In Missouri, the courts use the "income shares model" to calculate child support payments. The income shares model is intended to ensure that a child receives the same proportion of parental income that she would have received if the parents had not divorced. The model determines child support based on how much each parent earns. According to Missouri law, the court can deviate from the income shares model under certain circumstances.
Income Shares Model
A court applies the income shares model in calculating child support by using a four-step process. First, the income of the parents is determined and added together. Second, a basic child support obligation is calculated based on the parents' combined income. Third, a presumptive child support obligation is calculated by adding expenses for work-related child care, health insurance and extraordinary medical care. Fourth, the presumptive child support obligation is prorated between each parent based on their percentage of the total income. Courts in Missouri use the Child Support Calculation Worksheet to calculate the presumptive child support obligations.
Deviation from the Income Shares Model
A Missouri court may deviate from the income shares model in determining child support if application of the model would be unjust or inappropriate. If the court does not use the model, the court will decide what amount of support is reasonable for the support of the child. In making this determination, the court will consider factors including the financial needs and resources of the child and each parent; the standard of living the child would have enjoyed if the marriage had not ended; the child's physical and emotional condition; the child’s educational needs; the child’s physical and legal custody arrangements; and work-related child care expenses of each parent. If the court does not apply the income shares model, the parents have the right to demand a written explanation as to how the court made its decision.

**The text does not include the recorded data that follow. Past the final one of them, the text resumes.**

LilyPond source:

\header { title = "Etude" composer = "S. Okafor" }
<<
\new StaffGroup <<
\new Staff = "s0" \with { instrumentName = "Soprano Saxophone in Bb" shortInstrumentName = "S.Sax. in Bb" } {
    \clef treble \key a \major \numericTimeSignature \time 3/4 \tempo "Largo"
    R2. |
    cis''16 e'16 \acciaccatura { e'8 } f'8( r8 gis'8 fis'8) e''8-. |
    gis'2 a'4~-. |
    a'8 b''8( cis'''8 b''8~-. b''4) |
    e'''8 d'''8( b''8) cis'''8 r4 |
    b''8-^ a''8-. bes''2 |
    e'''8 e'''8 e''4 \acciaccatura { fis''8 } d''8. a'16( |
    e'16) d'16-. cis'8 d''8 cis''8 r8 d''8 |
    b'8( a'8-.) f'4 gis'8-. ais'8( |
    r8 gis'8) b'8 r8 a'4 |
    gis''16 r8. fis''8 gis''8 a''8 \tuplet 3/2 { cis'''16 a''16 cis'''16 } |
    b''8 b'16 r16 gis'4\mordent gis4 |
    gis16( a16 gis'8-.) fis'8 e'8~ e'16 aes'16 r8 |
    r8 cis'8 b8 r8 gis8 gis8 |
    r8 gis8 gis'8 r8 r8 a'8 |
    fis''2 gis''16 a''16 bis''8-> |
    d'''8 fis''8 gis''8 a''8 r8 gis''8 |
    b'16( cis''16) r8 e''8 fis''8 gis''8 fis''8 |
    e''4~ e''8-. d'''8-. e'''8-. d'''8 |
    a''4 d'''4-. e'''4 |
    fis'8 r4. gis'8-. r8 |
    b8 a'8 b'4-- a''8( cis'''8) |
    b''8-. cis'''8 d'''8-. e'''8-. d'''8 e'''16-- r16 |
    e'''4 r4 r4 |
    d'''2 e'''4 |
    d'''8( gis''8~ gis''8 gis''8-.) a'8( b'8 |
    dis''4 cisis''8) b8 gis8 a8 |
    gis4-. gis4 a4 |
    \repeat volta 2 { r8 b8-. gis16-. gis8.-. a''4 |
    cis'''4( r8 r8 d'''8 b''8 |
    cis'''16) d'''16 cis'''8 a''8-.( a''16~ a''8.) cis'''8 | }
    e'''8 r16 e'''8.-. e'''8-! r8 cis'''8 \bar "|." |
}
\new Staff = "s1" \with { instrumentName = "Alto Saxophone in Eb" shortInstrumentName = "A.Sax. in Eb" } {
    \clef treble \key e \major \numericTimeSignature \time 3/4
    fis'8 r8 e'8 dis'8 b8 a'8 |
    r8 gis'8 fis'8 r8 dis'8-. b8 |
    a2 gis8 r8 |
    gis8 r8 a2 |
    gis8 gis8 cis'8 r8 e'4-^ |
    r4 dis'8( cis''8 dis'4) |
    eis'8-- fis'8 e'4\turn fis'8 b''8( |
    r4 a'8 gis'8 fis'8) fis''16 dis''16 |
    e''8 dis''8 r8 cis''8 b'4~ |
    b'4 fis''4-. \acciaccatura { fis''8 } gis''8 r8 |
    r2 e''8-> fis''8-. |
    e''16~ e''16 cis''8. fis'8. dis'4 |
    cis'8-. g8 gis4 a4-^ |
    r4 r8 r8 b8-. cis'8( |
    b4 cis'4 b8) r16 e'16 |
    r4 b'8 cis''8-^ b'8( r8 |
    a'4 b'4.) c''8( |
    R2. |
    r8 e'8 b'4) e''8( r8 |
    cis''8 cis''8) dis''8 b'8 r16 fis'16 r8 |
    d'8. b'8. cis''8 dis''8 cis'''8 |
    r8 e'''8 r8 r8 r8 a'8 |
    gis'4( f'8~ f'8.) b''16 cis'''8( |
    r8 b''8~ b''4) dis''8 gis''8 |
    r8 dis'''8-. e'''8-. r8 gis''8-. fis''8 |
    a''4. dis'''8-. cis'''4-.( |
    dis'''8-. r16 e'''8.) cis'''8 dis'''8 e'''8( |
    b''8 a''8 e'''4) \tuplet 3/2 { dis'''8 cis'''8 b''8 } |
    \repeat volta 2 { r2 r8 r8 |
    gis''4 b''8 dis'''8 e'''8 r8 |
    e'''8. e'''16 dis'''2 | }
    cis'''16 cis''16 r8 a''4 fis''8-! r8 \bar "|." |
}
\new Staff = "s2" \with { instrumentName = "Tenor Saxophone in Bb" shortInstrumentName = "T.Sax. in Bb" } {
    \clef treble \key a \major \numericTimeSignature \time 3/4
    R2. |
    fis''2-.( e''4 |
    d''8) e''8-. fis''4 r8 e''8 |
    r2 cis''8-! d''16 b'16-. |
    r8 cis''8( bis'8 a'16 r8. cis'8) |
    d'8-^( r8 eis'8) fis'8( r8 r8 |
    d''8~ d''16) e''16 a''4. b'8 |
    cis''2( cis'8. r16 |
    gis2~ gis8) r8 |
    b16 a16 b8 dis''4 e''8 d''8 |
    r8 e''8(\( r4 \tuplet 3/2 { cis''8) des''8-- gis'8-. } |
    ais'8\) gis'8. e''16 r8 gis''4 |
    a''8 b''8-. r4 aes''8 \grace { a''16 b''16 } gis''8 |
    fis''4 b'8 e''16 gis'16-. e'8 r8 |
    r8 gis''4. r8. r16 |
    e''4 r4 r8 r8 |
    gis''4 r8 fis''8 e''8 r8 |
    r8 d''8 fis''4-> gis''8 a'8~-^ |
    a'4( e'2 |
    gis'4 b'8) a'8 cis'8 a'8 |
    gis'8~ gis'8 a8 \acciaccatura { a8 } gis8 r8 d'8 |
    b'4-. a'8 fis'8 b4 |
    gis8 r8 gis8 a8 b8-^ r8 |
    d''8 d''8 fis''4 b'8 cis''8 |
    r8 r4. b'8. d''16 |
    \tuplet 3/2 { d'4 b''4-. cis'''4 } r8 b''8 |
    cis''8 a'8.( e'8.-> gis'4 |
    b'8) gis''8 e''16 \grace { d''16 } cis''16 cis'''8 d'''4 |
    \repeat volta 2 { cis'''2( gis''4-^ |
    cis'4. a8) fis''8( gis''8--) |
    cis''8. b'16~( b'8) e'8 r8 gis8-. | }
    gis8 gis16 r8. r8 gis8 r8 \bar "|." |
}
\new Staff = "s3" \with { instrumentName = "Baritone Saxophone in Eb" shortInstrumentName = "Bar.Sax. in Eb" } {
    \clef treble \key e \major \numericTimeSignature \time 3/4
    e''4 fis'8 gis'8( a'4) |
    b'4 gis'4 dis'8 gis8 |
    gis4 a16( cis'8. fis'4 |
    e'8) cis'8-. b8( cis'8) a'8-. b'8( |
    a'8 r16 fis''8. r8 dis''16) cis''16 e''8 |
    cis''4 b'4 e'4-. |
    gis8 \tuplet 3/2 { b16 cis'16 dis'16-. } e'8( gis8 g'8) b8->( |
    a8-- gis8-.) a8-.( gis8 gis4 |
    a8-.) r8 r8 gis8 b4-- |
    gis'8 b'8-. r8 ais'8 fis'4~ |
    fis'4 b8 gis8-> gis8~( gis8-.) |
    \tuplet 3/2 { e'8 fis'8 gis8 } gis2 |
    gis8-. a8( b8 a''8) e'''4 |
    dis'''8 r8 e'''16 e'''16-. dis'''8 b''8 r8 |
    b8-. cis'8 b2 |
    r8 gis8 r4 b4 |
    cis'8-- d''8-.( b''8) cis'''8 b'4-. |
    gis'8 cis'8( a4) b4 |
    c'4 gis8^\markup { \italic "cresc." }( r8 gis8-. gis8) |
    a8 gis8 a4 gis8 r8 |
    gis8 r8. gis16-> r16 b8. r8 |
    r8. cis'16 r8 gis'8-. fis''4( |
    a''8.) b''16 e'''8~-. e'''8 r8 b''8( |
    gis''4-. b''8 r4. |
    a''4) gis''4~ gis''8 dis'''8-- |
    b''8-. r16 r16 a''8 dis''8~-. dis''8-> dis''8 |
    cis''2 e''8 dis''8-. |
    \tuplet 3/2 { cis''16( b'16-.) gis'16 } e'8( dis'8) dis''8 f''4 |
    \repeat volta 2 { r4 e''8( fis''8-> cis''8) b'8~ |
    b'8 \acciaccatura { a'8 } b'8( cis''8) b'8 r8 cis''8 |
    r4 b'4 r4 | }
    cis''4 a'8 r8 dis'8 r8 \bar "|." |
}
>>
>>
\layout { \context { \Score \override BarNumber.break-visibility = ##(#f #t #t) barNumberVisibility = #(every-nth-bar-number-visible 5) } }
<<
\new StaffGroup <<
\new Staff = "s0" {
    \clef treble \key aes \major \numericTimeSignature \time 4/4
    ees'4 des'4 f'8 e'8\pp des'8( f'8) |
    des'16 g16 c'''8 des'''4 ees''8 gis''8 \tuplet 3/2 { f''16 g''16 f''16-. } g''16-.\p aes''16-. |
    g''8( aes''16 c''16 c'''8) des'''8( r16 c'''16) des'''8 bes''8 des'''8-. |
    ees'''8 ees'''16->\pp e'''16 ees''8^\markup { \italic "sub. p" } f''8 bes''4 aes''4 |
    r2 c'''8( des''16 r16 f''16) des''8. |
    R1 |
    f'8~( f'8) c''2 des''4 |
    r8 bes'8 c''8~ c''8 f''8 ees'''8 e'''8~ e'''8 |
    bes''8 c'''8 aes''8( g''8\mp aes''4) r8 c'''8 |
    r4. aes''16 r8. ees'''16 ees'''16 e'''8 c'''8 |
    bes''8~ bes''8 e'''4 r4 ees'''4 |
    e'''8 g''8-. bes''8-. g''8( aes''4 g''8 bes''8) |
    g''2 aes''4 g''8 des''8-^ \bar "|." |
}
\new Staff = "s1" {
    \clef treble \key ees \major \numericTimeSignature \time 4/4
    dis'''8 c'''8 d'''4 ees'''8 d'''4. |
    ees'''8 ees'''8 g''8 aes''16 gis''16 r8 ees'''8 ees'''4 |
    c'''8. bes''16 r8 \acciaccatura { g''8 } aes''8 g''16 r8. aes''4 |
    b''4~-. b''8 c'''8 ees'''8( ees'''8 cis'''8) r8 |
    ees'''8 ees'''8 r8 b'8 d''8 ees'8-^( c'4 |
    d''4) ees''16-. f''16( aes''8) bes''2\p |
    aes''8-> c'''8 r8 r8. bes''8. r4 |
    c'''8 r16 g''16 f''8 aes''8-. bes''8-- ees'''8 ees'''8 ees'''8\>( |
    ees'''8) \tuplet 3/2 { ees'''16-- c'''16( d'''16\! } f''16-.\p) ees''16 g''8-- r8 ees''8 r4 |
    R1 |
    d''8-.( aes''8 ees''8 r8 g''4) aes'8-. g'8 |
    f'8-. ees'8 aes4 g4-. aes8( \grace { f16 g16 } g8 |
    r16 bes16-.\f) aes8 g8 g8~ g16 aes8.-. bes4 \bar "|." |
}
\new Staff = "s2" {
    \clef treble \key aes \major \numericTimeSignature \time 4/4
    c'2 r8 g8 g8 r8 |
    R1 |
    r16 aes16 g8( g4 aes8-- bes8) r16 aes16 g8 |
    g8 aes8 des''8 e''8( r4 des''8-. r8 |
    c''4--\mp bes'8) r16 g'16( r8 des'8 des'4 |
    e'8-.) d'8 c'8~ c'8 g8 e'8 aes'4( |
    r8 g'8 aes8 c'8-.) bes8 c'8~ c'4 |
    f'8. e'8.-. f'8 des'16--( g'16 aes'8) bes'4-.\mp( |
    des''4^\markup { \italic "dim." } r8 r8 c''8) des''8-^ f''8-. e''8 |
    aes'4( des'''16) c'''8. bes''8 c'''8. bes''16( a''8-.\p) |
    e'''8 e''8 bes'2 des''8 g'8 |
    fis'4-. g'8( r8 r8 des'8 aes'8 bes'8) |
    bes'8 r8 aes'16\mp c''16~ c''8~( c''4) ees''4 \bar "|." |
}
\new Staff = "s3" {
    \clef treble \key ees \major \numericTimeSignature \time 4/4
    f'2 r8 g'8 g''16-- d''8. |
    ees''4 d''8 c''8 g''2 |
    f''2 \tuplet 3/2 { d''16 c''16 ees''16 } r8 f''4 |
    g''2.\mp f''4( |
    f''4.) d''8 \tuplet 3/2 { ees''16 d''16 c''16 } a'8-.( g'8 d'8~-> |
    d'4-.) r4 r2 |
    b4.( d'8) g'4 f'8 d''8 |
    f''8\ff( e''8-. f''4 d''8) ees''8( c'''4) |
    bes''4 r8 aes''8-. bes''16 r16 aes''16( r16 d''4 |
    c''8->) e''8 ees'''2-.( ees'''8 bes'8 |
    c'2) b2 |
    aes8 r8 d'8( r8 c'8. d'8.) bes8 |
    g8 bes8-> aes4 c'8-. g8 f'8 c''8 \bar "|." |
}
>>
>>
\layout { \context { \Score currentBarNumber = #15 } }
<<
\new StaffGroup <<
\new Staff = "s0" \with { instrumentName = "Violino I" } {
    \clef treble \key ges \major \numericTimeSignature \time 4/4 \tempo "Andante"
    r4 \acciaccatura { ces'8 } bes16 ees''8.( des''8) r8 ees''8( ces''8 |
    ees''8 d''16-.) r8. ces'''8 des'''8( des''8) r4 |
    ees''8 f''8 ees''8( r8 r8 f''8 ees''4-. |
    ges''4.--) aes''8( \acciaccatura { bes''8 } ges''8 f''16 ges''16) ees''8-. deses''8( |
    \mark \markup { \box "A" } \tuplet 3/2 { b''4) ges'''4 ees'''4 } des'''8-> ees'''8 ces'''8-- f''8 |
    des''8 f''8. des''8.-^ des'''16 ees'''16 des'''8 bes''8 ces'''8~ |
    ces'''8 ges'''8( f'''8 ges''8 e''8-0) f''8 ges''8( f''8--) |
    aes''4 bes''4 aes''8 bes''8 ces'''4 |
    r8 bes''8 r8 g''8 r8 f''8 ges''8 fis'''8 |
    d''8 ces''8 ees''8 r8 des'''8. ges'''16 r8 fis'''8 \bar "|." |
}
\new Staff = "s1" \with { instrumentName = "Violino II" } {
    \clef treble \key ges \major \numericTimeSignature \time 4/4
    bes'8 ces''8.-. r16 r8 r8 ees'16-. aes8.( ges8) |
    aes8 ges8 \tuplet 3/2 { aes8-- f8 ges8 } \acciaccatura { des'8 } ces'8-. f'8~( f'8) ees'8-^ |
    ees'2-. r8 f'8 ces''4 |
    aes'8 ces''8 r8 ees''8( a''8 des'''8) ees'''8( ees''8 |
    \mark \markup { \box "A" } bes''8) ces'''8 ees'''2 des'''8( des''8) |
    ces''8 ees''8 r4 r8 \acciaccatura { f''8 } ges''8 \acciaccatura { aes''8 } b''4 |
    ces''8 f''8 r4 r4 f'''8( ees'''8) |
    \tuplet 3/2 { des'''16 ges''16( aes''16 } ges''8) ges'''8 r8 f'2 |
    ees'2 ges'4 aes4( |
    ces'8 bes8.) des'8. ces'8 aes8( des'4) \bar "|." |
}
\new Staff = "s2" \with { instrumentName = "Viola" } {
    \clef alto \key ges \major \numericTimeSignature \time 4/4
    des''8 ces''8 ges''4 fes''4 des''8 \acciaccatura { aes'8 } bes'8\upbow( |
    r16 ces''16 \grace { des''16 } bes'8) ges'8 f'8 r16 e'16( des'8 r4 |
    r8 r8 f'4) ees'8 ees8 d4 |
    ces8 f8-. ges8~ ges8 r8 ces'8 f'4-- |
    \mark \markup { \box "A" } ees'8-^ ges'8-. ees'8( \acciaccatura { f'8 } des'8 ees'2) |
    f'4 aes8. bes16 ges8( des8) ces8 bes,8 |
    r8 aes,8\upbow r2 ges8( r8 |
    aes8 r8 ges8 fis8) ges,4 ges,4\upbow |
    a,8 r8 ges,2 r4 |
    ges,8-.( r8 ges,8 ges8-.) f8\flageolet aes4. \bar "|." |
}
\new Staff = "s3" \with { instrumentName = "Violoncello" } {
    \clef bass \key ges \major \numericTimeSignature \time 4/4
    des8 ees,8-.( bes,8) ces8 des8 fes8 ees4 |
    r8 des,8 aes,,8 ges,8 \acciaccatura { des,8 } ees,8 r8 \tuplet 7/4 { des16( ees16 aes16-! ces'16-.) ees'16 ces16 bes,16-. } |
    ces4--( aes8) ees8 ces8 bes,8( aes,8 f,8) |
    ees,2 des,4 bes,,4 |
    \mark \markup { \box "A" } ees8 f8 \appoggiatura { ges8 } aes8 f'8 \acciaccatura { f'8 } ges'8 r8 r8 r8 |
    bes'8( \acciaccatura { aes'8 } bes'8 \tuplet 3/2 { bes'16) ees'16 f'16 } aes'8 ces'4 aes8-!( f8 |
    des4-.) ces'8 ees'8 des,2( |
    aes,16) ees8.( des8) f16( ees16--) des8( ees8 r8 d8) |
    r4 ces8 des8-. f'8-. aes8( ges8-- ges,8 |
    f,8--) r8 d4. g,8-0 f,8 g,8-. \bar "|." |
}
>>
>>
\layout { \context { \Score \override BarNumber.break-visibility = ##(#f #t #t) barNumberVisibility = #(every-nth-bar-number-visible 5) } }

Termination of Child Support
Missouri law determines when child support will terminate. The obligation to pay child support ends when the child dies, marries, enters the military, becomes self-supporting, reaches age 18 or 21 if enrolled in college.
Federal law requires all child support payments to be withheld from a parent's paycheck. In Missouri, this means that once a child support order has been issued by the court, the law requires a parent’s employer to withhold these payments from her paycheck. Missouri law allows parents to waive this requirement if they reach a written agreement for an alternative payment arrangement.